## WORK TO COMPLETE
• A. In the trading pipeline text, substitute "promotion gate" for "PromoteGate" and rewrite the part from "The Runtime module" to "qualifies for consideration.".
• B. Answer these questions from the trading pipeline text:
(i) How many bytes does each bar take in the binary .bars format?
(ii) How many days must a strategy run clean in paper trading to qualify for consideration?
(iii) At what price does the backtest fill MARKET orders?
• C. How would the trading pipeline text go on? Continue it from its last sentence.

## PASSAGE FOR REVIEW
<<<<

The hard problem is the gap between those two states. A strategy that prints 15 percent annualized Sharpe on 20 years of EUR/USD data can lose money in two weeks of live trading. The reasons are legion: survivorship bias in historical data, regime changes the backtest never saw, latency assumptions that do not hold in production, position sizing that works on paper but breaks under margin constraints.

This post covers how Trading Bridge (the Java monorepo powering my automated forex strategies) closes that gap. The architecture is a multi-stage promotion pipeline with qualification gates at every level. Trading Promotion Pipeline

The three-stage promotion pipeline: backtest qualification through PromoteGates (minTrades, maxDrawdown, goldenBaseline, validationModule), paper trading on OANDA Practice with daily drawdown tracking and kill switch protection, then live execution on OANDA/IBKR with continuous monitoring and automatic demotion.

The Three-Environment Model

The system runs strategies across three environments, each with different data, different execution semantics, and different qualification criteria.

Stage 1: Historical Backtest

Every strategy enters through the backtest engine. The engine runs against 20+ years of 1-minute OHLC bars. The raw data originates as CSV from Dukascopy, then gets converted to binary .bars format (44 bytes per bar, memory-mapped via MappedByteBuffer for zero-copy random access). A Java BarStore handles the binary format with fixed-size records and O(1) index-based lookups. The backtest fills MARKET orders at bar.open() -- conservative, no look-ahead, no fill slippage assumptions.

The BacktestEngine logs every RunEvent to JSONL for later analysis. The key metrics that matter at this stage:

  • Net profit, Sharpe ratio, max drawdown
  • Percent winning trades, average win/loss ratio
  • Profit factor, number of trades (statistical significance check)
  • Performance consistency across market regimes

A strategy must pass a golden baseline comparison before it qualifies for Stage 2. The baseline is a set of known-good strategies with verified performance -- if a new strategy cannot match or exceed the baseline risk-adjusted metrics, it goes back to the drawing board.

Stage 2: Paper Trading (Qualification)

This is where most systems stop -- or never implement properly. Paper trading is not a simulation of live execution. It is live execution with fake money.

The Runtime module (trading-runtime) manages this through the ControlPlane HTTP API. A strategy registered for paper trading gets the same Broker interface as live strategies, but connected to a paper endpoint. OANDA provides real paper environments that simulate fills, spreads, and overnight swaps with market data.

The PromoteGate evaluates three things during paper trading:

  1. Execution drift: does the strategy live P&L track the backtest P&L within a tolerance band? Large drift means the backtest made assumptions that do not hold in real-time.
  2. Fill quality: OANDA paper fills are optimistic. The gate applies a configurable slippage penalty to paper trades to estimate worst-case live fills.
  3. Operational stability: does the strategy crash, hang, or produce invalid orders? A strategy that runs clean for 30 days in paper qualifies for consideration.

Stage 3: Live Execution

The live broker connector (OandaExecutor for OANDA, with IBKR on the roadmap) uses the exact same Broker interface. The only difference is the API endpoint and the authentication credentials.

>>>>

## EXTRACTED ENTRIES
<<<<

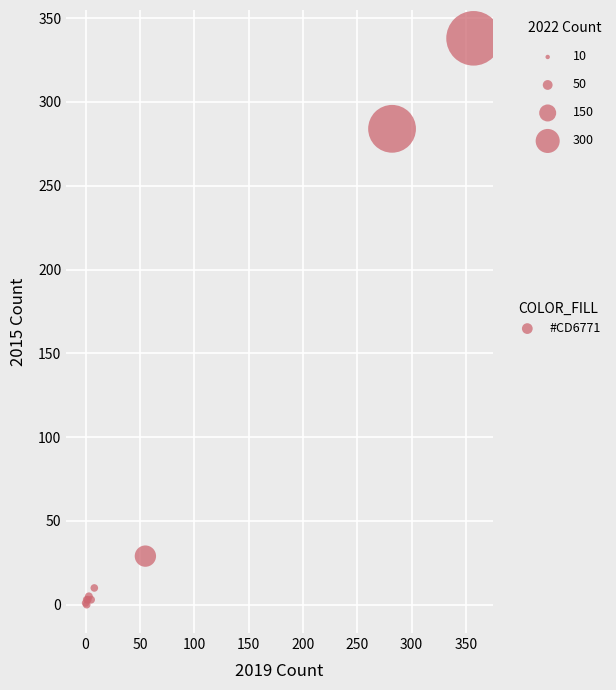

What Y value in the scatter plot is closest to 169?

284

>>>>
<<<<

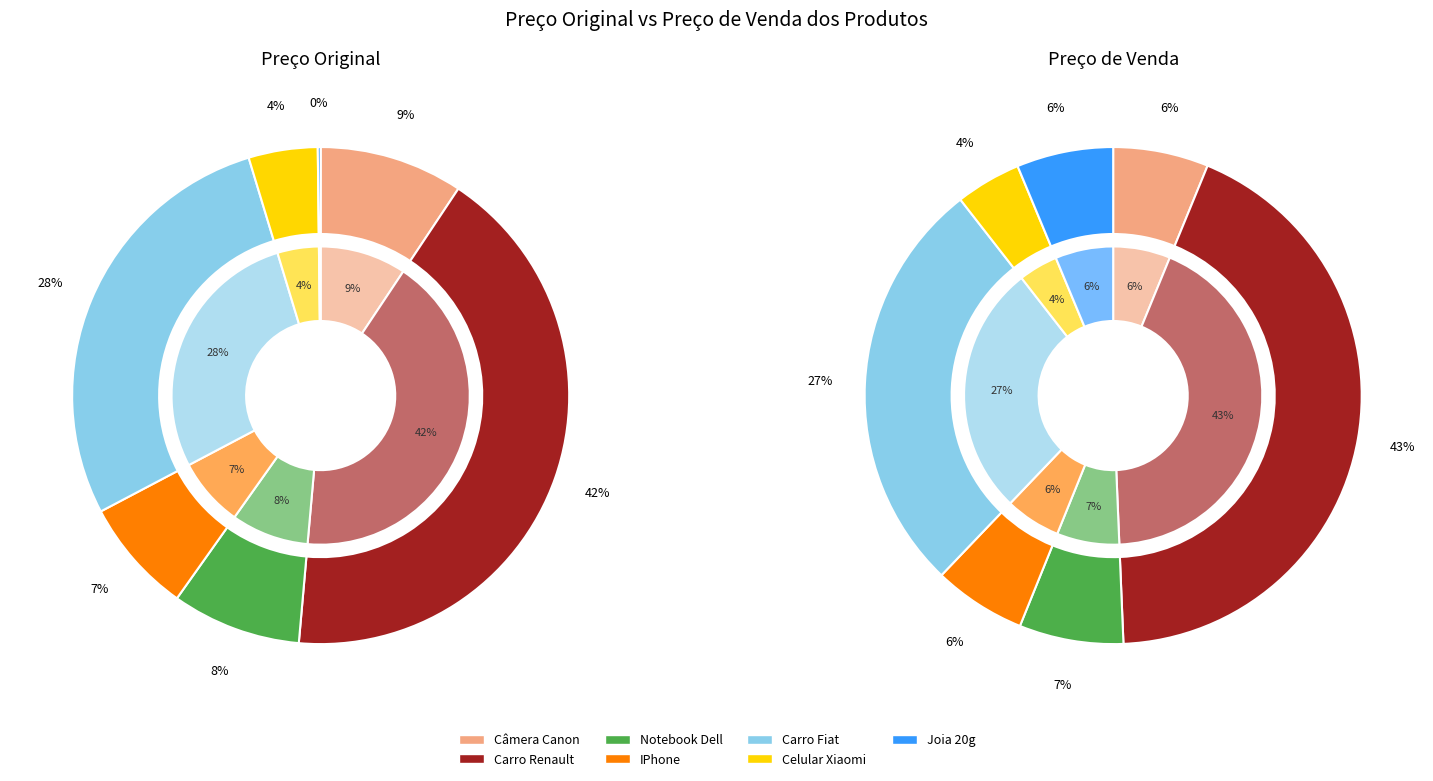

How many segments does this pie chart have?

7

>>>>

## REPLIES
• A.
The Runtime module (trading-runtime) manages this through the ControlPlane HTTP API. A strategy registered for paper trading gets the same Broker interface as live strategies, but connected to a paper endpoint. OANDA provides real paper environments that simulate fills, spreads, and overnight swaps with market data.

The promotion gate evaluates three things during paper trading:

  1. Execution drift: does the strategy live P&L track the backtest P&L within a tolerance band? Large drift means the backtest made assumptions that do not hold in real-time.
  2. Fill quality: OANDA paper fills are optimistic. The gate applies a configurable slippage penalty to paper trades to estimate worst-case live fills.
  3. Operational stability: does the strategy crash, hang, or produce invalid orders? A strategy that runs clean for 30 days in paper qualifies for consideration.

• B.
(i) 44 bytes
(ii) 30 days
(iii) bar.open()

• C.
Live strategies run through the same RunManager lifecycle. The runtime logs every event to the SQLite EventStore, enabling full replay and audit. If a live strategy exceeds its configured risk limits, the PromoteGate can demote it back to paper or halt it entirely.

The Close Loop Pattern

The term "Close loop" appears repeatedly in the commit history -- it is the operational cycle that moves strategies through these stages. A close loop involves:

  1. Backtest qualifying a strategy against historical data
  2. Registering the strategy in the runtime catalog via the ControlPlane API
  3. Running it in paper for a qualification period (typically 2-4 weeks)
  4. Reviewing paper results against backtest projections
  5. Promoting to live if qualification passes
  6. Monitoring live performance with automatic demotion triggers

The NFP Week deployment (June 1-5, 2026) is a recent example. The strategy targets EUR/USD specifically during Non-Farm Payroll week -- a known volatility event. It was backtested, paper-qualified, then deployed as a dedicated Docker Compose service alongside the main runtime. Event-specific strategies run in their own process space so they can have different resource profiles, logging verbosity, and shutdown policies.

Why This Architecture Matters

Most retail trading setups skip the paper stage entirely. A strategy gets backtested on clean historical data, looks profitable, and hits live trading directly. The result is almost always the same: the strategy underperforms because the backtest was overfit or the execution environment differed.

The layered promotion model forces patience. A strategy must prove itself in three separate environments before it touches real capital. Each stage filters out strategies that were lucky in backtest but fragile in real-time.

The PromoteGate adds an additional safety layer. Even in live trading, the system continuously monitors for anomaly. If a strategy that showed 12 percent drawdown in 20 years of backtest suddenly draws down 8 percent in two weeks of live trading, the gate flags it for review. If the drawdown exceeds the configured hard limit, the gate halts the strategy automatically.

Implementation Details

The PromoteGate reads qualification thresholds from a JSON config file in data/runtime/. Thresholds can be adjusted without recompiling. The EventStore provides the data: every run, every trade, every order is logged to SQLite with timestamps. The gate queries this store to evaluate current performance against baseline.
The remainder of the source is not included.